Earlier than beginning out, do as a lot pre-planning as you’ll be able to, and skim up on the perfect practices for these instruments. Personally, I just like the pattern of spec-driven growth. It forces you to have a clearly laid out plan and totally take into account the necessities, design, and performance of the tip software program that you really want. This crystallizes the context that you’ve in regards to the code into one thing the code technology agent can use. Add different items of context: model tips, documentation in regards to the code base, and extra.
Whereas everybody desires to leap to the most recent and best language fashions, we don’t imagine you must let your customers select their very own LLMs at CodeRabbit. Fashions have gotten very totally different, and by altering between LLMs, your prompts might not behave the identical. The main focus of the mannequin might shift, it could generate extra of sure sorts of error, or it could interpret present prompts otherwise. Simply because you understand how to immediate one mannequin, doesn’t imply you understand how to immediate one other. We suggest utilizing a coding device that benchmarks all of the fashions and assigns the perfect one to the duty you’re engaged on or studying benchmarks to raised perceive which to make use of for every process and find out how to immediate it.
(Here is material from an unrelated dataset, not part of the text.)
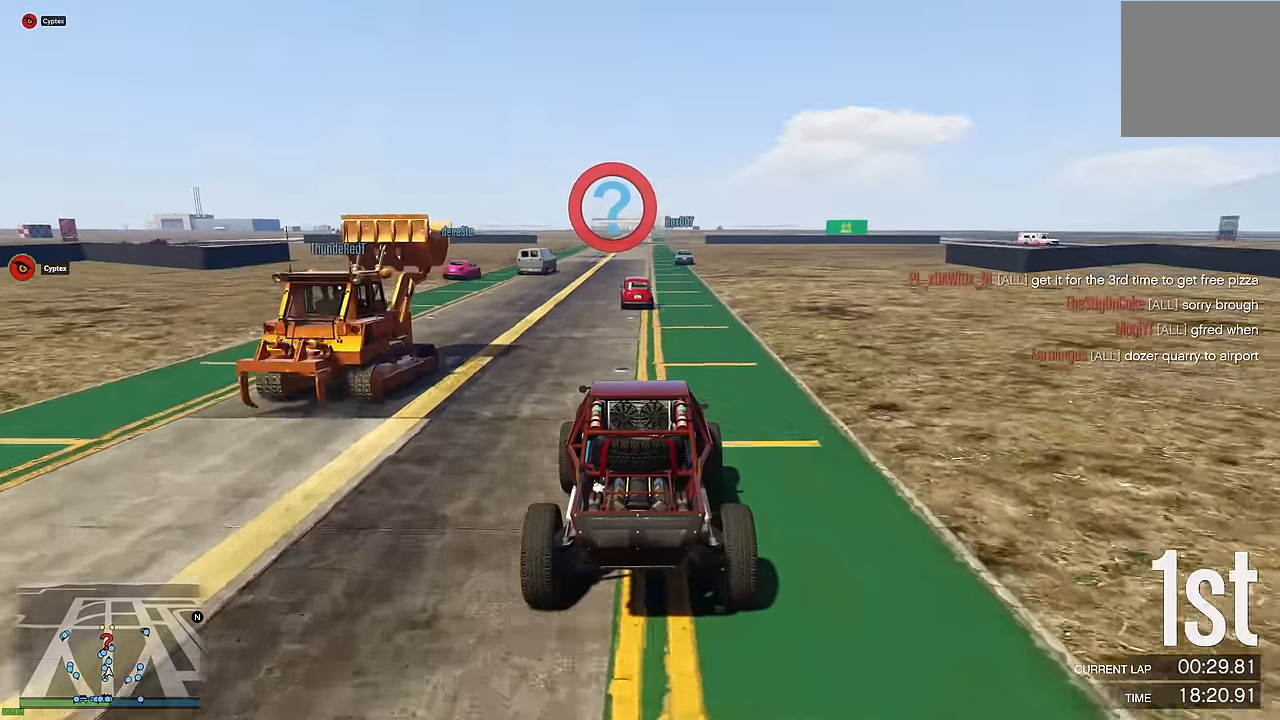
{"buttons": ["R2"], "left_stick": "center", "right_stick": "center", "events": [[267, "left_stick", "right"], [317, "left_stick", "center"]]}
When you begin working the agent, smaller is best. Break duties into the smallest potential chunks. Actively interact with the agent and ask questions; don’t simply let it burn tokens for hours. On the flip aspect, create small commits that may be simply digested by your reviewers. Individuals ought to have the ability to perceive the scope of a given PR. The hype of long-running brokers is a gross sales tactic, and engineers utilizing these instruments should be clear-eyed and pragmatic.
Once you strategy a PR that AI assisted with, go in realizing that there can be extra points there. Know the sorts of errors that AI produces. You continue to have to evaluation and perceive the code such as you would with any human-produced commit. It’s a tough drawback as a result of individuals don’t scale that properly, so take into account some tooling that catches issues in commits or offers summaries.
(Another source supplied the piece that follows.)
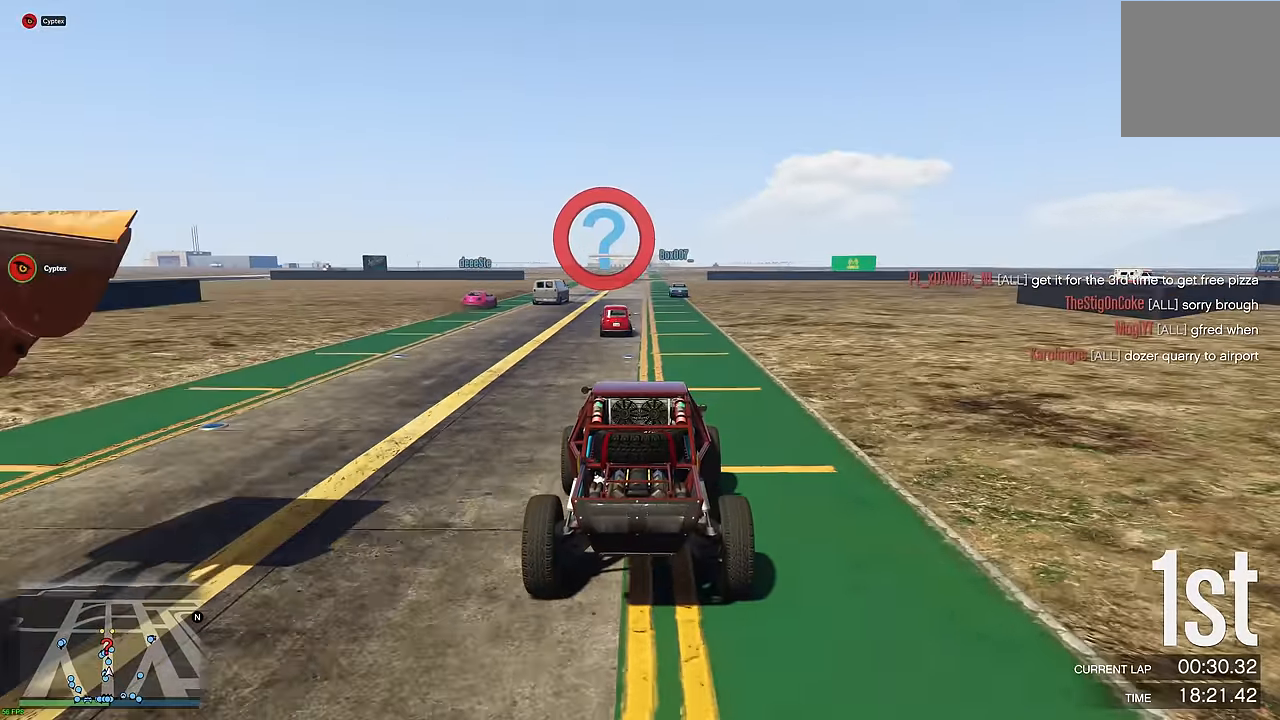
{"buttons": ["R2"], "left_stick": "center", "right_stick": "center", "events": []}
Your post-commit instruments—construct, take a look at, and deploy—are going to be extra vital. When you’ve got QA checklists, observe them carefully. In the event you don’t have a guidelines, make one. Typically simply including potential points to the guidelines will hold them top-of-mind. Assessment your code requirements and implement them in opinions. Instrument unit exams, use static evaluation instruments, and guarantee you might have stable observability in place. Or higher but, combat AI with AI by leveraging AI in opinions and testing. These are all good software program engineering practices, however firms typically neglect these instruments within the title of pace. In the event you’re utilizing AI-generated code, you’ll be able to’t try this anymore.
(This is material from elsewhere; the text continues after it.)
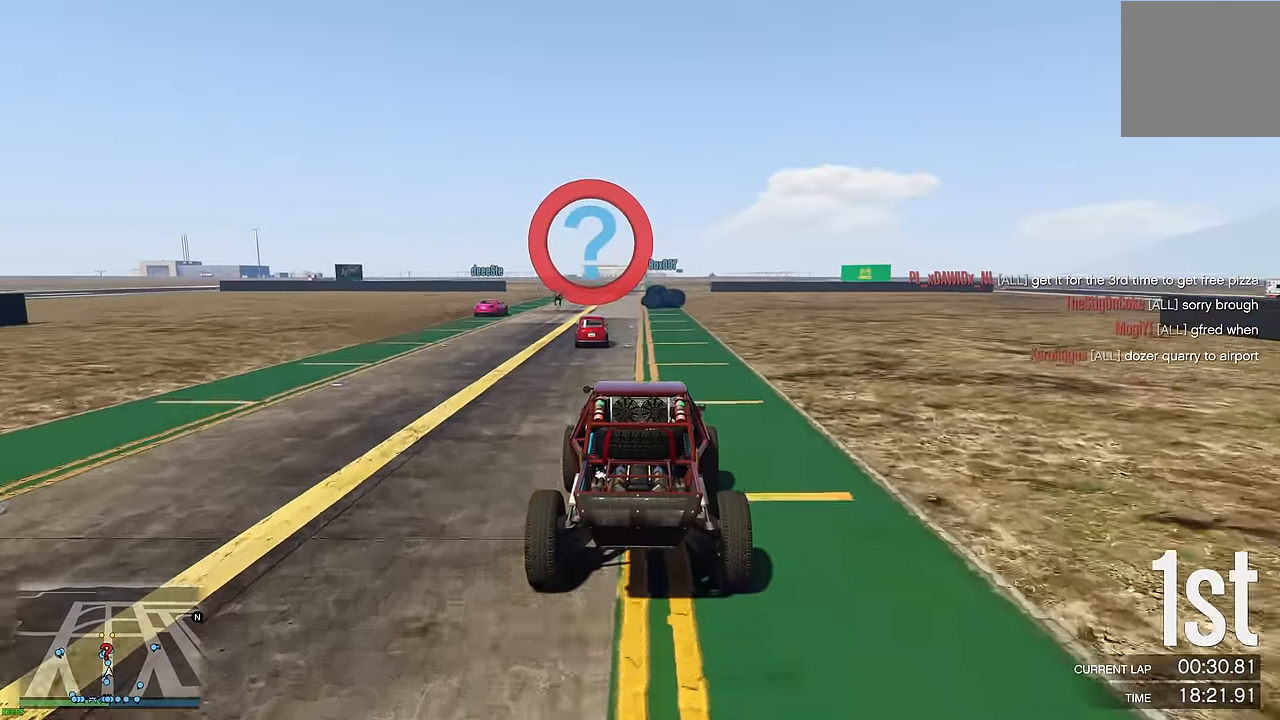
{"buttons": ["R2"], "left_stick": "center", "right_stick": "center", "events": [[267, "left_stick", "left"], [333, "left_stick", "center"]]}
2025 noticed Google and Microsoft bragging in regards to the proportion of their code base that was AI-generated. This pace and effectivity was meant to point out how productive they had been. However traces of code has by no means been metric for human productiveness, so why would we predict it’s legitimate for AI?
These metrics are going to look more and more irrelevant as firms consider the downstream results of their code. You’ll have to account for the holistic prices and financial savings of AI. Not simply traces of code per developer, however evaluation time, incidences, and upkeep load.
If 2025 was the 12 months of AI coding pace, 2026 goes to be the 12 months of AI coding high quality.
Save your dev staff’s sanity this 12 months with higher code evaluation instruments. Join a 14-day CodeRabbit trial.